> EXERCISE AIM:
Using the records below, give again exactly the lines from the line that contains "7.8 Hess-Hathaway Barn" through the line that contains "Kimberly F. Markee, Township Clerk", both ends included, and only those.

> INPUT MATERIAL:
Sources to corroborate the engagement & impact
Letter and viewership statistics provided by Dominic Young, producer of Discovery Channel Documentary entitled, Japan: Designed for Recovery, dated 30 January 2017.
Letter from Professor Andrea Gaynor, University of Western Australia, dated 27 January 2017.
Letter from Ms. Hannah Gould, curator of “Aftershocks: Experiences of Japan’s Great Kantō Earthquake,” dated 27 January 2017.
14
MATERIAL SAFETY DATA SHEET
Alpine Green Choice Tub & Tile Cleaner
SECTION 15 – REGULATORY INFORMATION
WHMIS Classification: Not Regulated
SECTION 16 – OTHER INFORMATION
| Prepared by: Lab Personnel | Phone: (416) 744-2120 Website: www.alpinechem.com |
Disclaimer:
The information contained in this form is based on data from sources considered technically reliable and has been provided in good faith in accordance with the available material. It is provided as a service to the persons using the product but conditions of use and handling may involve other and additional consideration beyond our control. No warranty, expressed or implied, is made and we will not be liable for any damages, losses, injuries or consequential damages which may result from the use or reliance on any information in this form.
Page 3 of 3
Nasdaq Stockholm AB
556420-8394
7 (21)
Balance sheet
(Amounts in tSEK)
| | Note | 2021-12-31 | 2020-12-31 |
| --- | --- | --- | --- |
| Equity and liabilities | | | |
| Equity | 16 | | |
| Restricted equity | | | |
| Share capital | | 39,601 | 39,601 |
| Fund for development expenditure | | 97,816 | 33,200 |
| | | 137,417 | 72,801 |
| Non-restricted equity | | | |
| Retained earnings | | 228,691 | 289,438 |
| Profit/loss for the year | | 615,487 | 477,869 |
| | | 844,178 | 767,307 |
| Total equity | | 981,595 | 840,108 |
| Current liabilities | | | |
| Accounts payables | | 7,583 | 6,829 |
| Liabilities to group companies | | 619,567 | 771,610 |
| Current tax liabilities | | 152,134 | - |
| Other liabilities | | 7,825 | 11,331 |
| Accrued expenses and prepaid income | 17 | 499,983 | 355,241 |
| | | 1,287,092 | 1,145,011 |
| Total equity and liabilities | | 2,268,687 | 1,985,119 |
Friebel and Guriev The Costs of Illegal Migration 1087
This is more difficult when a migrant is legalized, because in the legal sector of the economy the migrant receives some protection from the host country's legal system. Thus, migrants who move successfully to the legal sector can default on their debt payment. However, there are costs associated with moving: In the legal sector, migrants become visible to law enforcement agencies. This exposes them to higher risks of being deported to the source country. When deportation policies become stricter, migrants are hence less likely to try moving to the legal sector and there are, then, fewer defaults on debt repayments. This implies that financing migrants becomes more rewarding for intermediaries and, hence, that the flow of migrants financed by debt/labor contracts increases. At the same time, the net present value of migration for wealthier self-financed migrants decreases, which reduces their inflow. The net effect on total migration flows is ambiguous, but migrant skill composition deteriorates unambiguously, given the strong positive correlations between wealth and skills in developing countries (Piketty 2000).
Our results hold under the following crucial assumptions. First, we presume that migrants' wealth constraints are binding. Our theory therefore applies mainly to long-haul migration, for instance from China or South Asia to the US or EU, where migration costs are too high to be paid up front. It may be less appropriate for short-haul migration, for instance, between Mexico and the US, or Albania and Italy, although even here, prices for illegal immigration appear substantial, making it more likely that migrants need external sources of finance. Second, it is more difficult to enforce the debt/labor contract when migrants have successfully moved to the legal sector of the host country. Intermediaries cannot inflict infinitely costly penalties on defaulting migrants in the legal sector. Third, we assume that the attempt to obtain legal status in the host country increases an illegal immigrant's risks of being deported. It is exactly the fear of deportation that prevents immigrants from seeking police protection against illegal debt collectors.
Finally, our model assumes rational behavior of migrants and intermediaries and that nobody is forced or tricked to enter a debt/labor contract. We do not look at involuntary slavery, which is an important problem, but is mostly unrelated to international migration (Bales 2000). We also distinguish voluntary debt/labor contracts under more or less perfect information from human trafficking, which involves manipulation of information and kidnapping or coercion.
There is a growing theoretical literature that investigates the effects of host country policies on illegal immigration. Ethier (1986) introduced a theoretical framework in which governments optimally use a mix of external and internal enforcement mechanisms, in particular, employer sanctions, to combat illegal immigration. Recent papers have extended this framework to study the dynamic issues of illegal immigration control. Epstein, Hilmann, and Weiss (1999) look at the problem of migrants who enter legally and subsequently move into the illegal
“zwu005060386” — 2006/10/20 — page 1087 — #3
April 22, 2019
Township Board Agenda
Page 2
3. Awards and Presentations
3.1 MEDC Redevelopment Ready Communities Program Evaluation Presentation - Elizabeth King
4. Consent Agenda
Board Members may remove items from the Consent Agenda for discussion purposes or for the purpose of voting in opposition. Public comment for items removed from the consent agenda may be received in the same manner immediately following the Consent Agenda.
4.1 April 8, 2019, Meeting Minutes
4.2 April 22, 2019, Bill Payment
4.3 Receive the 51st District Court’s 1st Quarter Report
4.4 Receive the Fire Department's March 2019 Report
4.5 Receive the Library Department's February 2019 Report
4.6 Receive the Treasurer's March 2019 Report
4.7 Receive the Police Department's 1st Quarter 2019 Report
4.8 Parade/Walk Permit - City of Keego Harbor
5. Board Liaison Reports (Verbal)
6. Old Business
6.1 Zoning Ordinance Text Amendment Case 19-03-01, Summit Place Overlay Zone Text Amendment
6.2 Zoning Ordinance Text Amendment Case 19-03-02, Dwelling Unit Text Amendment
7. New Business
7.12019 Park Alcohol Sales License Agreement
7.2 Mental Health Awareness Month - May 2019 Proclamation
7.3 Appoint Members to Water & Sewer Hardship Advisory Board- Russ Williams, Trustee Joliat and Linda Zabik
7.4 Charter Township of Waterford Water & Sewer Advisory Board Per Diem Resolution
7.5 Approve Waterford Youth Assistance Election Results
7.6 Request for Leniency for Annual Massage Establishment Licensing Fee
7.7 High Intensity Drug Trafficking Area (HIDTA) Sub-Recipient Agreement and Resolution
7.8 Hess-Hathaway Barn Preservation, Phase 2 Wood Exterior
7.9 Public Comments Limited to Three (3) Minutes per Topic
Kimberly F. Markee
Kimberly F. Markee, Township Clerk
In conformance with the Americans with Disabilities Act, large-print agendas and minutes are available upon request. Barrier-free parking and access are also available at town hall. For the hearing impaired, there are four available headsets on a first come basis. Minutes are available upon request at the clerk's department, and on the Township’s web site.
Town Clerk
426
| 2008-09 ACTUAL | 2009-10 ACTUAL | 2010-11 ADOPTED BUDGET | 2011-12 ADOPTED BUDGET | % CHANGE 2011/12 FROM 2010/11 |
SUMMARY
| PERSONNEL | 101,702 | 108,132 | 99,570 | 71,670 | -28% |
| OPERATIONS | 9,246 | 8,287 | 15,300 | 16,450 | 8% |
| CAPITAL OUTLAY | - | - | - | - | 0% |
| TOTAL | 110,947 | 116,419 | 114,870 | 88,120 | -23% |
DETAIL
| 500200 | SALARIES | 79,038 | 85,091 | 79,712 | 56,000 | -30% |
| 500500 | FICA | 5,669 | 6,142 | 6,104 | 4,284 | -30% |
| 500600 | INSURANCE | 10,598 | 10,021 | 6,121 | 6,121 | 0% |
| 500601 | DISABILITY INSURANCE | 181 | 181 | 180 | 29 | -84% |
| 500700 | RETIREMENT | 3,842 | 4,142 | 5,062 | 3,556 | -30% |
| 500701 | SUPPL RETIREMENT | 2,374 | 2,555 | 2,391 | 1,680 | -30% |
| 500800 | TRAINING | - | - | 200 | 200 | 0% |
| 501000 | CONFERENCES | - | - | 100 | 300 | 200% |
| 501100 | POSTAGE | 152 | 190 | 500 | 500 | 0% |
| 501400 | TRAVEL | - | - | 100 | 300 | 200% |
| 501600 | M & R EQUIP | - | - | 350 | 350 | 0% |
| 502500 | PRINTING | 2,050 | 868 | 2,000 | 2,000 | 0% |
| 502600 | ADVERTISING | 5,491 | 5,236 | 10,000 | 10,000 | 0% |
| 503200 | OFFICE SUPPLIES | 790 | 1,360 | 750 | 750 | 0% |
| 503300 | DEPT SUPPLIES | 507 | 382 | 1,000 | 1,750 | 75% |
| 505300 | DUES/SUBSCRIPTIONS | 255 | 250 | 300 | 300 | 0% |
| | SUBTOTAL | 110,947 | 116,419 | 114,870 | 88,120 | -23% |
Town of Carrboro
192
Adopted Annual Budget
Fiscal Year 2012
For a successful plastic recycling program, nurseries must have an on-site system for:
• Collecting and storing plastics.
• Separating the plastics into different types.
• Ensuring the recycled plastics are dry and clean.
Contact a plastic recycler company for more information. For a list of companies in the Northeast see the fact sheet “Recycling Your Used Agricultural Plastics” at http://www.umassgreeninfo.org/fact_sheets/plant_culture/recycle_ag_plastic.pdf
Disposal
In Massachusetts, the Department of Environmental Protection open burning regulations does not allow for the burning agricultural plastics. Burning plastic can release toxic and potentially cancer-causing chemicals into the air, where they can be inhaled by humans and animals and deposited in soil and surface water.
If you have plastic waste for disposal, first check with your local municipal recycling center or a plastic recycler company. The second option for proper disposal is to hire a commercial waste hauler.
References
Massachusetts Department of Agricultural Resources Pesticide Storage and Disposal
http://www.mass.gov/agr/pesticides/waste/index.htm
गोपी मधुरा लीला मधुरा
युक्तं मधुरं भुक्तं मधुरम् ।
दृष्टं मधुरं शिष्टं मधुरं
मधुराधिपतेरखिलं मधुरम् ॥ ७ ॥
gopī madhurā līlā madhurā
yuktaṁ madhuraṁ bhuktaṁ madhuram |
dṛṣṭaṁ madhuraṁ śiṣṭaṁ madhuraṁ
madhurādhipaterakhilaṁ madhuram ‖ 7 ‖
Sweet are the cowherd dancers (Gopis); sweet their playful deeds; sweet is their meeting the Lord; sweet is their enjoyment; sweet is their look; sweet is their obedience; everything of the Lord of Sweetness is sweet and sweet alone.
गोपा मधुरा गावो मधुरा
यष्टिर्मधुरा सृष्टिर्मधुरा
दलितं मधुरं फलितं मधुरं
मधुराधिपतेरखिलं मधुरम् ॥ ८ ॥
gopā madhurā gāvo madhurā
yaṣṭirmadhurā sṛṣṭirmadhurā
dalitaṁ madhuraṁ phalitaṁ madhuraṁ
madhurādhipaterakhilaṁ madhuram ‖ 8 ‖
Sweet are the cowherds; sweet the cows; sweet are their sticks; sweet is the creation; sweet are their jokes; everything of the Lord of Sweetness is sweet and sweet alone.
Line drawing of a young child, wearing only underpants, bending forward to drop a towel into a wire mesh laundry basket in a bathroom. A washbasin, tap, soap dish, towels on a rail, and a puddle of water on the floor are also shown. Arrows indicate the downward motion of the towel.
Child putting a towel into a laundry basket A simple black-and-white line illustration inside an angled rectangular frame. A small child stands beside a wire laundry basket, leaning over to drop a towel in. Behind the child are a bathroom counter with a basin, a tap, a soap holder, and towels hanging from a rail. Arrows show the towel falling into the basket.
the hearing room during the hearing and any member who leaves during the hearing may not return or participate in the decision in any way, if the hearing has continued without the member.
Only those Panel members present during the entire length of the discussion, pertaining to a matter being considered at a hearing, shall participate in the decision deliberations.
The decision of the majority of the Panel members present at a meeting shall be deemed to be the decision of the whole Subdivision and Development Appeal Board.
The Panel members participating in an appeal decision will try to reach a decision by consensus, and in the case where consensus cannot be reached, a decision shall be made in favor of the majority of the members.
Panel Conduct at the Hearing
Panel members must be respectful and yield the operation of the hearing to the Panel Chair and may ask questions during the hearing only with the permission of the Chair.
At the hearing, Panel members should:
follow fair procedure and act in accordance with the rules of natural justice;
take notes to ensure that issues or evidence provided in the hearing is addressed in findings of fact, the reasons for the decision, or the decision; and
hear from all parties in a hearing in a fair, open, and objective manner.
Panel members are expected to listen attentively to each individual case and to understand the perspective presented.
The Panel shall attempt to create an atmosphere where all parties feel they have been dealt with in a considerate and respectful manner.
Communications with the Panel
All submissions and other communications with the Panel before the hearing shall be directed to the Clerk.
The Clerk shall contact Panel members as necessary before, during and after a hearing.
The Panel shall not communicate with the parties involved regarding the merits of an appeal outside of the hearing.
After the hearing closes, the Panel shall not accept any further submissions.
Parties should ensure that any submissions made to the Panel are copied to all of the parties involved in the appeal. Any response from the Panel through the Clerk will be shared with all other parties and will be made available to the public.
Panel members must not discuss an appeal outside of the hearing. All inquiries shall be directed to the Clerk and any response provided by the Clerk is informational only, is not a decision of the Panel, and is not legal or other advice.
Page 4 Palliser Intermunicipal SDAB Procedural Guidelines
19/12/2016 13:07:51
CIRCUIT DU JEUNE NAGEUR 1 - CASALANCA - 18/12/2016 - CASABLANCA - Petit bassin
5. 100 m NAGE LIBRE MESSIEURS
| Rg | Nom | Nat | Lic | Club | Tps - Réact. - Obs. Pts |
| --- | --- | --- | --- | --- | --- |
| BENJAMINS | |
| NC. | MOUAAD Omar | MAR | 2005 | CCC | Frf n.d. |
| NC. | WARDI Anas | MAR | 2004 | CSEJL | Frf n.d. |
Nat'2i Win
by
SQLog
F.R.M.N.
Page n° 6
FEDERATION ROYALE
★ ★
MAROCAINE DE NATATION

> TASK RESULT:
7.8 Hess-Hathaway Barn Preservation, Phase 2 Wood Exterior
7.9 Public Comments Limited to Three (3) Minutes per Topic
Kimberly F. Markee
Kimberly F. Markee, Township Clerk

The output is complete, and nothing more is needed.